● **Exercise brief**
Please extract the passage of the post on finding Python 3 builtins from "You can recover" to "keys in dictionaries!", copying it word for word.

● **Extracted text**
◆ ◆ ◆ ◆ ◆

Finding Python 3 builtins

Tuesday 12 February 2013This is over 11 years old. Be careful.

Eryksun commented on yesterday’s blog post,

You can recover __builtins__ from a function’s __globals__:

f = [t for t in ().__class__.__base__.__subclasses__() if t.__name__ == ‘Sized’][0].__len__ __builtins__ = f.__globals__[‘__builtins__’]

Sure enough, that gets you a reference to the built-ins, even in an eval with no builtins. It points up two deficiencies in my searching code from yesterday. First, I was only examining constructed objects, not the classes themselves, but more importantly, I was looking at object’s attributes but not the keys in dictionaries!

Here’s the updated search code, which also has some nicer uses of generators:

"""Look for builtins..."""

import types

def is_builtins(v):
    """Does v seem to be the builtins?"""
    if hasattr(v, "open") and hasattr(v, "__import__"):
        return True
    if isinstance(v, dict):
        return "open" in v and "__import__" in v
    return False

def construct_some(cl):
    """Construct objects from class `cl`.

    Yields (obj, description) tuples.

    """
    # First yield the class itself
    classname = "{}.{}".format(cl.__module__, cl.__name__)
    yield cl, classname

    made = False
    for args in [
        (), ("x",), ("x", "y"), ("x", "y", "z"),
        ("utf8",), ("os",), (1, 2, 3),
        (0,0,0,0,0,b"KABOOM",(),(),(),"","",0,b""),
        # Maybe there are other useful constructor args?
    ]:
        try:
            obj = cl(*args)
        except:
            continue
        desc = "{}{}".format(classname, args)
        yield obj, desc
        made = True
    
    if not made:
        print("Couldn't make a {}".format(classname))

def attributes(obj):
    """Produce a sequence of (name, value), the attributes of `obj`."""
    try:
        for n in dir(obj):
            if n in ('__dict__',):
                continue
            try:
                yield n, getattr(obj, n)

◆ ◆ ◆ ◆ ◆

Dataset entries

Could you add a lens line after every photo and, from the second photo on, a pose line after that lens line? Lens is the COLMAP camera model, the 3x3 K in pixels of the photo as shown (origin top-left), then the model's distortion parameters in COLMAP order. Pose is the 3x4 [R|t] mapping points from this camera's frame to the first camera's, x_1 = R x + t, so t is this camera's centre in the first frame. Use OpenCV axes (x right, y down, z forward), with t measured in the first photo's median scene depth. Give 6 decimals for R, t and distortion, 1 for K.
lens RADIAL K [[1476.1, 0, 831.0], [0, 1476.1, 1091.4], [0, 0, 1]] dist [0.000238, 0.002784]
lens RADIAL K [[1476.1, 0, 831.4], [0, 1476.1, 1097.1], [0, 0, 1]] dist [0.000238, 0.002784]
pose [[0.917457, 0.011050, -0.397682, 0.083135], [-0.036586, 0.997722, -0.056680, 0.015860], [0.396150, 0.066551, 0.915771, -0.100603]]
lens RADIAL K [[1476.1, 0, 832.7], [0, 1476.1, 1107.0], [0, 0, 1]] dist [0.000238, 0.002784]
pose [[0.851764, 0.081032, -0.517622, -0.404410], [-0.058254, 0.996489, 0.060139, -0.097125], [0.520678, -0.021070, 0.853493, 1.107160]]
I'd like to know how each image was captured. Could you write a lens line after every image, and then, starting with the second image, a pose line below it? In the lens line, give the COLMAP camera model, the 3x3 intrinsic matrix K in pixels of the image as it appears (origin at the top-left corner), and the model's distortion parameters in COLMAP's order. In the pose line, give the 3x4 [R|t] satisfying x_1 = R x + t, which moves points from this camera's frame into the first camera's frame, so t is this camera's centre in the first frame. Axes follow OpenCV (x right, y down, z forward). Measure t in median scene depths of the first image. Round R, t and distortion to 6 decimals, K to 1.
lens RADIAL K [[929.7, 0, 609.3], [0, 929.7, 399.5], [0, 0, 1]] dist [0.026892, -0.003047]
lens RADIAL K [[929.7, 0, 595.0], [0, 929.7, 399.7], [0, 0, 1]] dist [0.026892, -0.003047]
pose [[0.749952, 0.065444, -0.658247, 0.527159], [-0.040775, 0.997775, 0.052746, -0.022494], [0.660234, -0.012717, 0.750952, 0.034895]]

◆ ◆ ◆ ◆ ◆

● **Solution**
You can recover __builtins__ from a function’s __globals__:

f = [t for t in ().__class__.__base__.__subclasses__() if t.__name__ == ‘Sized’][0].__len__ __builtins__ = f.__globals__[‘__builtins__’]

Sure enough, that gets you a reference to the built-ins, even in an eval with no builtins. It points up two deficiencies in my searching code from yesterday. First, I was only examining constructed objects, not the classes themselves, but more importantly, I was looking at object’s attributes but not the keys in dictionaries!